YouTuber Buys Cheapest GMC Typhoon We’ve Ever Seen
After 27 years, turbocharged AWD GMC Typhoon performance SUV continues to be an impressively-quick machine.
Tyler Hoover, the man behind the hit YouTube channel Hoovies Garage, is used to rolling in style. He finds the cheapest example of a particular car on the market, then buys it and adds it to his “Hooptie Fleet.” By doing that, he’s been able to drive around (and forced to learn how to fix) such cars as the Rolls-Royce Phantom, Maserati Quattroporte, and first-generation Dodge Viper. He could’ve taken one of hundreds of once-high-dollar cars to Monterey Car Week in California. He chose to take his new-to-him 1992 GMC Typhoon.

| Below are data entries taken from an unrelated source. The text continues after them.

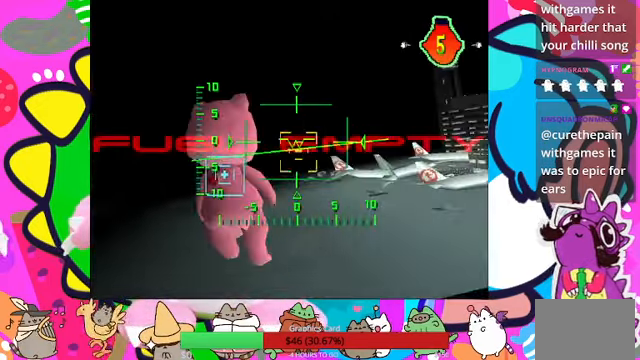
{"buttons": ["DPAD_LEFT"], "left_stick": "center", "right_stick": "center", "events": [[66, "CROSS", "down"], [66, "DPAD_DOWN", "down"], [100, "CROSS", "up"], [200, "CROSS", "down"], [266, "CROSS", "up"], [333, "DPAD_DOWN", "up"], [366, "CROSS", "down"], [433, "CROSS", "up"]]}
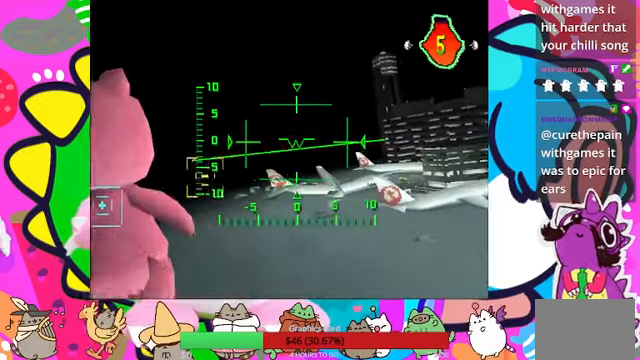
{"buttons": [], "left_stick": "center", "right_stick": "center", "events": [[33, "CROSS", "down"], [100, "CROSS", "up"], [200, "CROSS", "down"], [267, "CROSS", "up"], [334, "DPAD_LEFT", "up"]]}
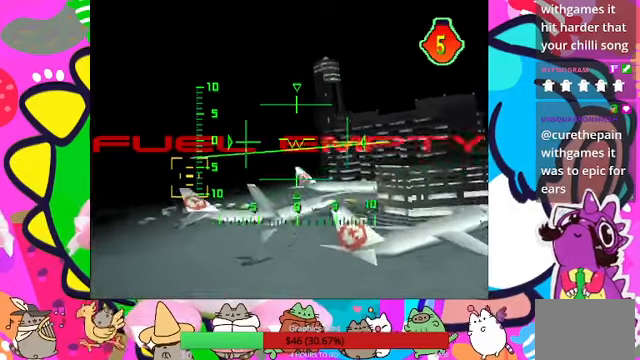
{"buttons": [], "left_stick": "center", "right_stick": "center", "events": []}
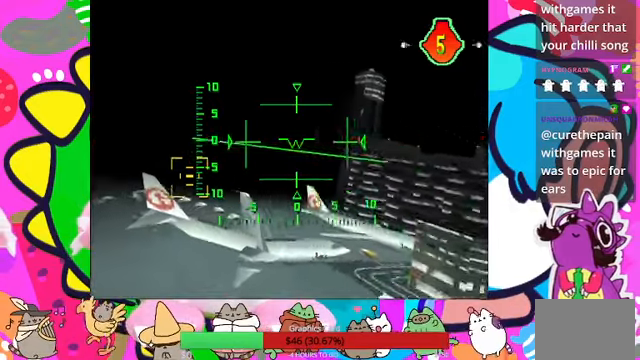
{"buttons": [], "left_stick": "center", "right_stick": "center", "events": []}
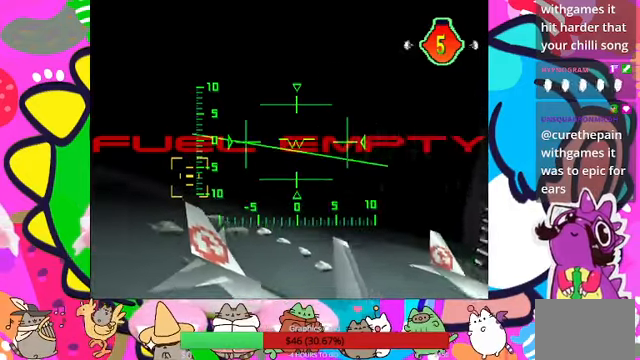
{"buttons": [], "left_stick": "center", "right_stick": "center", "events": []}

High-performance SUVs are fairly commonplace these days. Mercedes-Benz’s powermongers AMG all of the things. BMW now makes X3M and X4M models as well as the more potent Competition versions of them. But when the Typhoon came out, it was pretty much all alone. There was no Ford Explorer ST or Jeep Grand Cherokee Trackhawk to give it a run for its money.
With a 0-60 mph time of roughly five seconds, the Typhoon wasn’t just quick for a boxy utility vehicle, though. As Hoover explains, “This little SUV was faster than a Ferrari 348, a BMW M3 or M5, and its own brother, the Chevrolet Corvette.” Unlike the Italian and American cars in that list, the Typhoon didn’t have a V8. Instead, it had a 4.3-liter V6 connected to a turbocharger, an intercooler…and a rear-biased all-wheel drive system. Official output was 280 horsepower and 360 lb-ft of torque. Unofficial output? Probably much higher.
Hoover got his Typhoon for $9,500. As he puts it, that price “certainly makes it the cheapest teal Typhoon in the U.S.A.” It sounds as if he got his money’s worth and then some. Hoover’s confident he has the only teal Typhoon at Monterey Car Week, an event that makes Porsche 911 GT3 RSs and Ferrari 458s look common and boring. He also has one of Clint Eastwood’s favorite vehicles (who knew?!)
Of course, the best thing about Hoover’s new purchase seems to be its manic acceleration. He waits by the side of a busy road for a large enough space in the traffic to open up. Once it does, he flattens the Typhoon’s throttle so he can shoot into the gap. The more the Tyhpoon’s back end squats, the wider his eyes open. “It is INSANE how quick this thing launches.”
Too bad the AC doesn’t work and Hoover decides to ship the Typhoon back home. He probably could’ve made the trip from Monterey to his place in Wichita, Kansas in record time, drawing double takes the entire way.